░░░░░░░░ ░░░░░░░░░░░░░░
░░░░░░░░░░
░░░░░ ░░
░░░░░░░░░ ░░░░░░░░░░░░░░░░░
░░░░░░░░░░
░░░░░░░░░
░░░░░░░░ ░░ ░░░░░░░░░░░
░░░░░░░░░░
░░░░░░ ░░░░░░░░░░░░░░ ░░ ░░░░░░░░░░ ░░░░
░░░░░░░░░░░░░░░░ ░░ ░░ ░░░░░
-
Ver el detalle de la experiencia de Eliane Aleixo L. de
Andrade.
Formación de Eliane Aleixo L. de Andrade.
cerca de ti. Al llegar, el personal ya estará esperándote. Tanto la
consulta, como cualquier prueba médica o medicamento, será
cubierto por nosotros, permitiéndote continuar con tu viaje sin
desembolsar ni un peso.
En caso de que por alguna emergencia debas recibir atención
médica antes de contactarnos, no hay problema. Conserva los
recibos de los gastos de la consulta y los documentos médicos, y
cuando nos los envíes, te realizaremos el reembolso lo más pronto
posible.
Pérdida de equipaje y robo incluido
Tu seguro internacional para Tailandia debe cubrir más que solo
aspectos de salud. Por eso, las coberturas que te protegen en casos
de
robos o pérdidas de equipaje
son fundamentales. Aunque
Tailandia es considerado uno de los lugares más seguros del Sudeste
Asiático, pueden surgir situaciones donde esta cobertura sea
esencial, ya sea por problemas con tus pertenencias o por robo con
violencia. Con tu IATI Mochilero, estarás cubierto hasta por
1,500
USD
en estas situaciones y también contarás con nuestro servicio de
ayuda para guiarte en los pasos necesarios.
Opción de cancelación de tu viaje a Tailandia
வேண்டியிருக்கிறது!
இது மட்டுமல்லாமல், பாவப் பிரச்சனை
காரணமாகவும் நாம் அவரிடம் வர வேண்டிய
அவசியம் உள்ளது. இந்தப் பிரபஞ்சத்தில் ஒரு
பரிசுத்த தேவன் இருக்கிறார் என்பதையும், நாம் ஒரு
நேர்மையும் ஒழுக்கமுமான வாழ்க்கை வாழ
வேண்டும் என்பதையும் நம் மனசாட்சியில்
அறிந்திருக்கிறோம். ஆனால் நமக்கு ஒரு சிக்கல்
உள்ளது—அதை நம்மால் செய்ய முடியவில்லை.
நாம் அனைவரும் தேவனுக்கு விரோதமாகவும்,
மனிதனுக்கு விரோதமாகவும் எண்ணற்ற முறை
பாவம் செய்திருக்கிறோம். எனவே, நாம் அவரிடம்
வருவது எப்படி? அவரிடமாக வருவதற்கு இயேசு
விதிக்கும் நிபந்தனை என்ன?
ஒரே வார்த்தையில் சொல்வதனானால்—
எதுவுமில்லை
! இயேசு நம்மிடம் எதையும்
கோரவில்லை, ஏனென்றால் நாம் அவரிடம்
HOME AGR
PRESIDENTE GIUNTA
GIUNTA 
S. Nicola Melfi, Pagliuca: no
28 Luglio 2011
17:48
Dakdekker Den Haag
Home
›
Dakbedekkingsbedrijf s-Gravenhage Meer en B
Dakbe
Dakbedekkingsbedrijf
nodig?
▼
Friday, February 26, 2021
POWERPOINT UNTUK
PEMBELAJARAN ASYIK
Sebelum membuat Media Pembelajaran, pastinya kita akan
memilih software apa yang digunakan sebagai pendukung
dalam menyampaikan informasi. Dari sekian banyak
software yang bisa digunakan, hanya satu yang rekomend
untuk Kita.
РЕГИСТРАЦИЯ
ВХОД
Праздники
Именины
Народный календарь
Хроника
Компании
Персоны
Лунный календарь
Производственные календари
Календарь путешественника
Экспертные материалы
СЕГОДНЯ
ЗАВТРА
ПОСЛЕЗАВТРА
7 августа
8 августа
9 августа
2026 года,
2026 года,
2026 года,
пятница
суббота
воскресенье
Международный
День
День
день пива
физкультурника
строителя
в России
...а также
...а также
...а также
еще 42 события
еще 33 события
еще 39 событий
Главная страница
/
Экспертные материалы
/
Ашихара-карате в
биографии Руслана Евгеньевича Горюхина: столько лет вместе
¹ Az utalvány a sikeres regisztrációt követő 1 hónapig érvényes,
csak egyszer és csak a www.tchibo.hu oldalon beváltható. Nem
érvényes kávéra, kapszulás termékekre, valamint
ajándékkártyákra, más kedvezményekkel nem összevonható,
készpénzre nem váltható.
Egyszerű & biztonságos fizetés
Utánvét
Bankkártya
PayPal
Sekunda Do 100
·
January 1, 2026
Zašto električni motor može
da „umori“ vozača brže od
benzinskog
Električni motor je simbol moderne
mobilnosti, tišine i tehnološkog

______________________________

Every line from the start of the material above through the line that contains "அறிந்திருக்கிறோம். ஆனால் நமக்கு ஒரு சிக்கல்" must be written out exactly, with both ends included.

░░░░░░░░ ░░░░░░░░░░░░░░
░░░░░░░░░░
░░░░░ ░░
░░░░░░░░░ ░░░░░░░░░░░░░░░░░
░░░░░░░░░░
░░░░░░░░░
░░░░░░░░ ░░ ░░░░░░░░░░░
░░░░░░░░░░
░░░░░░ ░░░░░░░░░░░░░░ ░░ ░░░░░░░░░░ ░░░░
░░░░░░░░░░░░░░░░ ░░ ░░ ░░░░░
-
Ver el detalle de la experiencia de Eliane Aleixo L. de
Andrade.
Formación de Eliane Aleixo L. de Andrade.
cerca de ti. Al llegar, el personal ya estará esperándote. Tanto la
consulta, como cualquier prueba médica o medicamento, será
cubierto por nosotros, permitiéndote continuar con tu viaje sin
desembolsar ni un peso.
En caso de que por alguna emergencia debas recibir atención
médica antes de contactarnos, no hay problema. Conserva los
recibos de los gastos de la consulta y los documentos médicos, y
cuando nos los envíes, te realizaremos el reembolso lo más pronto
posible.
Pérdida de equipaje y robo incluido
Tu seguro internacional para Tailandia debe cubrir más que solo
aspectos de salud. Por eso, las coberturas que te protegen en casos
de
robos o pérdidas de equipaje
son fundamentales. Aunque
Tailandia es considerado uno de los lugares más seguros del Sudeste
Asiático, pueden surgir situaciones donde esta cobertura sea
esencial, ya sea por problemas con tus pertenencias o por robo con
violencia. Con tu IATI Mochilero, estarás cubierto hasta por
1,500
USD
en estas situaciones y también contarás con nuestro servicio de
ayuda para guiarte en los pasos necesarios.
Opción de cancelación de tu viaje a Tailandia
வேண்டியிருக்கிறது!
இது மட்டுமல்லாமல், பாவப் பிரச்சனை
காரணமாகவும் நாம் அவரிடம் வர வேண்டிய
அவசியம் உள்ளது. இந்தப் பிரபஞ்சத்தில் ஒரு
பரிசுத்த தேவன் இருக்கிறார் என்பதையும், நாம் ஒரு
நேர்மையும் ஒழுக்கமுமான வாழ்க்கை வாழ
வேண்டும் என்பதையும் நம் மனசாட்சியில்
அறிந்திருக்கிறோம். ஆனால் நமக்கு ஒரு சிக்கல்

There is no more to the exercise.